┌─ Exercise data

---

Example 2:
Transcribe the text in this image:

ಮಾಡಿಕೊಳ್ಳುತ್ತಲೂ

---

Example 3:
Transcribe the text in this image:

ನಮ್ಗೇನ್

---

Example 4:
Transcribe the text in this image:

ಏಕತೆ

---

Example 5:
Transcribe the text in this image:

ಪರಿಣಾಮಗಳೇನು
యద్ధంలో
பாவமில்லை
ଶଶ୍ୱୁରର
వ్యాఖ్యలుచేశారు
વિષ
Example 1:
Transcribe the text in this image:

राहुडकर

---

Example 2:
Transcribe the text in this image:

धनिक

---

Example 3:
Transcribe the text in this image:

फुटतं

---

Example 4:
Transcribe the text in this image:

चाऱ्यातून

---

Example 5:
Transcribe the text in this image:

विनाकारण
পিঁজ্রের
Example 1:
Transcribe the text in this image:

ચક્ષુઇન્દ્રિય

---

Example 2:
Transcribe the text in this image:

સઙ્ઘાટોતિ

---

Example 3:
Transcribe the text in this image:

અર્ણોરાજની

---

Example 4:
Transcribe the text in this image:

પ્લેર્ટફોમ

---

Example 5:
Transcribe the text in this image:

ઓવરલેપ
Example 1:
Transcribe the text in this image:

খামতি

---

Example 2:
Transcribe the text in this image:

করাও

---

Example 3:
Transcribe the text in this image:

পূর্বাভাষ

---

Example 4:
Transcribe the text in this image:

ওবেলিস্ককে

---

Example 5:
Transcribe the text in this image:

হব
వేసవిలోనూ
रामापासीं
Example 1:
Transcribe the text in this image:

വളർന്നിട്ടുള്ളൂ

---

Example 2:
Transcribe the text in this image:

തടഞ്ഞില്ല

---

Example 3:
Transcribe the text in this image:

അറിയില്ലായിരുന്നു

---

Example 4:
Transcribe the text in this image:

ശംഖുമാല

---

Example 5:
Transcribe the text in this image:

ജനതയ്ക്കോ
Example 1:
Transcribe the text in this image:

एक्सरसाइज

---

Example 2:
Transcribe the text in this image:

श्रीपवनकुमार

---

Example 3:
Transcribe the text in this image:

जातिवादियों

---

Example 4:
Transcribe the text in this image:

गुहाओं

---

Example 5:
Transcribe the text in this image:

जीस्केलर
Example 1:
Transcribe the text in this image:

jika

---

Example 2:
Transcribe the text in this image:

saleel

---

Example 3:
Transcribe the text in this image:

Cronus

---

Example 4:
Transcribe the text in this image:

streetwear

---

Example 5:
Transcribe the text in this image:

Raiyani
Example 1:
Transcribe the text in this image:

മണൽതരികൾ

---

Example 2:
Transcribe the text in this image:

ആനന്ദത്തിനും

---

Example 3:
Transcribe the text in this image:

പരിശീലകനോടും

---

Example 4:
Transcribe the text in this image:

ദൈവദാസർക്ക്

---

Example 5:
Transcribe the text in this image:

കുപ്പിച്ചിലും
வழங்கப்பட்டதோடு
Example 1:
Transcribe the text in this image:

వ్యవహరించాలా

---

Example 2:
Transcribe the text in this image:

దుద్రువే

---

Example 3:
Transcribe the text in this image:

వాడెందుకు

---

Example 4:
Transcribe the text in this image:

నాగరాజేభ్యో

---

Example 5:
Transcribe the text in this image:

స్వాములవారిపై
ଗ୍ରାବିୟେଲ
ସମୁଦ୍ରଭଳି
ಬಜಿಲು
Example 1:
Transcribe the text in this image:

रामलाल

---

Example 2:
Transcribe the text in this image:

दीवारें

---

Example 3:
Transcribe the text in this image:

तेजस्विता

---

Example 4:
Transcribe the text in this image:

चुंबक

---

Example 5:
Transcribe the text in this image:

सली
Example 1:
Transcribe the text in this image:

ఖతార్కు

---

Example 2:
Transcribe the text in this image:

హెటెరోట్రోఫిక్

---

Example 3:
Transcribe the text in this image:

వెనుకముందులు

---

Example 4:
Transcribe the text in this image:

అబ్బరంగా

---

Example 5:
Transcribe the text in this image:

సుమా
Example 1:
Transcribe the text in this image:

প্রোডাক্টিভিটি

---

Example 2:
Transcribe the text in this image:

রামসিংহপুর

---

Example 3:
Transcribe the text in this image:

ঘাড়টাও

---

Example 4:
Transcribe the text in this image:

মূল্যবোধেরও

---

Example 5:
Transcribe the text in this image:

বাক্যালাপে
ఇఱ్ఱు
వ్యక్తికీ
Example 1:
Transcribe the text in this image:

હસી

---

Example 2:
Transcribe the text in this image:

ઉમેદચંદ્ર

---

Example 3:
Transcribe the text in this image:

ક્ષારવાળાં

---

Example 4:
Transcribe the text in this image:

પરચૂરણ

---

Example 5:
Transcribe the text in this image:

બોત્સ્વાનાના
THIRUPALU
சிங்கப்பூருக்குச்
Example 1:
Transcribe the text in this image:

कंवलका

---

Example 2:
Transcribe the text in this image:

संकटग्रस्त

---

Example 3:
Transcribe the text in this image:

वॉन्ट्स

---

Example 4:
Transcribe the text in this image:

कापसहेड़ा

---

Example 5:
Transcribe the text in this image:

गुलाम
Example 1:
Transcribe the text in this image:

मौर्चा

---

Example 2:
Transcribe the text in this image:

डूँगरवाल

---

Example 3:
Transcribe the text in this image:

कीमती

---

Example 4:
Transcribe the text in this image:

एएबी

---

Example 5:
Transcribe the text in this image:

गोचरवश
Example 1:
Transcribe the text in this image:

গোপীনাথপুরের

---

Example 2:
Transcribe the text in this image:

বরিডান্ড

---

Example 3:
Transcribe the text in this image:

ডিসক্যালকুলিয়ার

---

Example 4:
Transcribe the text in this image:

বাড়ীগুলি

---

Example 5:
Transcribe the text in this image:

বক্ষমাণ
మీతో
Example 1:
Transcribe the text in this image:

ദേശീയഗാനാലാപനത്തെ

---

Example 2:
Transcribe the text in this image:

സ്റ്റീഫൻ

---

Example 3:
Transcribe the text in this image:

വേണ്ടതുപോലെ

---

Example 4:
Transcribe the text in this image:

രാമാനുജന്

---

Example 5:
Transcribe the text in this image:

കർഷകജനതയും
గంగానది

└─

What you have to do
The data above must be reproduced in full, exactly as given.

Answer to this task
---

Example 2:
Transcribe the text in this image:

ಮಾಡಿಕೊಳ್ಳುತ್ತಲೂ

---

Example 3:
Transcribe the text in this image:

ನಮ್ಗೇನ್

---

Example 4:
Transcribe the text in this image:

ಏಕತೆ

---

Example 5:
Transcribe the text in this image:

ಪರಿಣಾಮಗಳೇನು
యద్ధంలో
பாவமில்லை
ଶଶ୍ୱୁରର
వ్యాఖ్యలుచేశారు
વિષ
Example 1:
Transcribe the text in this image:

राहुडकर

---

Example 2:
Transcribe the text in this image:

धनिक

---

Example 3:
Transcribe the text in this image:

फुटतं

---

Example 4:
Transcribe the text in this image:

चाऱ्यातून

---

Example 5:
Transcribe the text in this image:

विनाकारण
পিঁজ্রের
Example 1:
Transcribe the text in this image:

ચક્ષુઇન્દ્રિય

---

Example 2:
Transcribe the text in this image:

સઙ્ઘાટોતિ

---

Example 3:
Transcribe the text in this image:

અર્ણોરાજની

---

Example 4:
Transcribe the text in this image:

પ્લેર્ટફોમ

---

Example 5:
Transcribe the text in this image:

ઓવરલેપ
Example 1:
Transcribe the text in this image:

খামতি

---

Example 2:
Transcribe the text in this image:

করাও

---

Example 3:
Transcribe the text in this image:

পূর্বাভাষ

---

Example 4:
Transcribe the text in this image:

ওবেলিস্ককে

---

Example 5:
Transcribe the text in this image:

হব
వేసవిలోనూ
रामापासीं
Example 1:
Transcribe the text in this image:

വളർന്നിട്ടുള്ളൂ

---

Example 2:
Transcribe the text in this image:

തടഞ്ഞില്ല

---

Example 3:
Transcribe the text in this image:

അറിയില്ലായിരുന്നു

---

Example 4:
Transcribe the text in this image:

ശംഖുമാല

---

Example 5:
Transcribe the text in this image:

ജനതയ്ക്കോ
Example 1:
Transcribe the text in this image:

एक्सरसाइज

---

Example 2:
Transcribe the text in this image:

श्रीपवनकुमार

---

Example 3:
Transcribe the text in this image:

जातिवादियों

---

Example 4:
Transcribe the text in this image:

गुहाओं

---

Example 5:
Transcribe the text in this image:

जीस्केलर
Example 1:
Transcribe the text in this image:

jika

---

Example 2:
Transcribe the text in this image:

saleel

---

Example 3:
Transcribe the text in this image:

Cronus

---

Example 4:
Transcribe the text in this image:

streetwear

---

Example 5:
Transcribe the text in this image:

Raiyani
Example 1:
Transcribe the text in this image:

മണൽതരികൾ

---

Example 2:
Transcribe the text in this image:

ആനന്ദത്തിനും

---

Example 3:
Transcribe the text in this image:

പരിശീലകനോടും

---

Example 4:
Transcribe the text in this image:

ദൈവദാസർക്ക്

---

Example 5:
Transcribe the text in this image:

കുപ്പിച്ചിലും
வழங்கப்பட்டதோடு
Example 1:
Transcribe the text in this image:

వ్యవహరించాలా

---

Example 2:
Transcribe the text in this image:

దుద్రువే

---

Example 3:
Transcribe the text in this image:

వాడెందుకు

---

Example 4:
Transcribe the text in this image:

నాగరాజేభ్యో

---

Example 5:
Transcribe the text in this image:

స్వాములవారిపై
ଗ୍ରାବିୟେଲ
ସମୁଦ୍ରଭଳି
ಬಜಿಲು
Example 1:
Transcribe the text in this image:

रामलाल

---

Example 2:
Transcribe the text in this image:

दीवारें

---

Example 3:
Transcribe the text in this image:

तेजस्विता

---

Example 4:
Transcribe the text in this image:

चुंबक

---

Example 5:
Transcribe the text in this image:

सली
Example 1:
Transcribe the text in this image:

ఖతార్కు

---

Example 2:
Transcribe the text in this image:

హెటెరోట్రోఫిక్

---

Example 3:
Transcribe the text in this image:

వెనుకముందులు

---

Example 4:
Transcribe the text in this image:

అబ్బరంగా

---

Example 5:
Transcribe the text in this image:

సుమా
Example 1:
Transcribe the text in this image:

প্রোডাক্টিভিটি

---

Example 2:
Transcribe the text in this image:

রামসিংহপুর

---

Example 3:
Transcribe the text in this image:

ঘাড়টাও

---

Example 4:
Transcribe the text in this image:

মূল্যবোধেরও

---

Example 5:
Transcribe the text in this image:

বাক্যালাপে
ఇఱ్ఱు
వ్యక్తికీ
Example 1:
Transcribe the text in this image:

હસી

---

Example 2:
Transcribe the text in this image:

ઉમેદચંદ્ર

---

Example 3:
Transcribe the text in this image:

ક્ષારવાળાં

---

Example 4:
Transcribe the text in this image:

પરચૂરણ

---

Example 5:
Transcribe the text in this image:

બોત્સ્વાનાના
THIRUPALU
சிங்கப்பூருக்குச்
Example 1:
Transcribe the text in this image:

कंवलका

---

Example 2:
Transcribe the text in this image:

संकटग्रस्त

---

Example 3:
Transcribe the text in this image:

वॉन्ट्स

---

Example 4:
Transcribe the text in this image:

कापसहेड़ा

---

Example 5:
Transcribe the text in this image:

गुलाम
Example 1:
Transcribe the text in this image:

मौर्चा

---

Example 2:
Transcribe the text in this image:

डूँगरवाल

---

Example 3:
Transcribe the text in this image:

कीमती

---

Example 4:
Transcribe the text in this image:

एएबी

---

Example 5:
Transcribe the text in this image:

गोचरवश
Example 1:
Transcribe the text in this image:

গোপীনাথপুরের

---

Example 2:
Transcribe the text in this image:

বরিডান্ড

---

Example 3:
Transcribe the text in this image:

ডিসক্যালকুলিয়ার

---

Example 4:
Transcribe the text in this image:

বাড়ীগুলি

---

Example 5:
Transcribe the text in this image:

বক্ষমাণ
మీతో
Example 1:
Transcribe the text in this image:

ദേശീയഗാനാലാപനത്തെ

---

Example 2:
Transcribe the text in this image:

സ്റ്റീഫൻ

---

Example 3:
Transcribe the text in this image:

വേണ്ടതുപോലെ

---

Example 4:
Transcribe the text in this image:

രാമാനുജന്

---

Example 5:
Transcribe the text in this image:

കർഷകജനതയും
గంగానది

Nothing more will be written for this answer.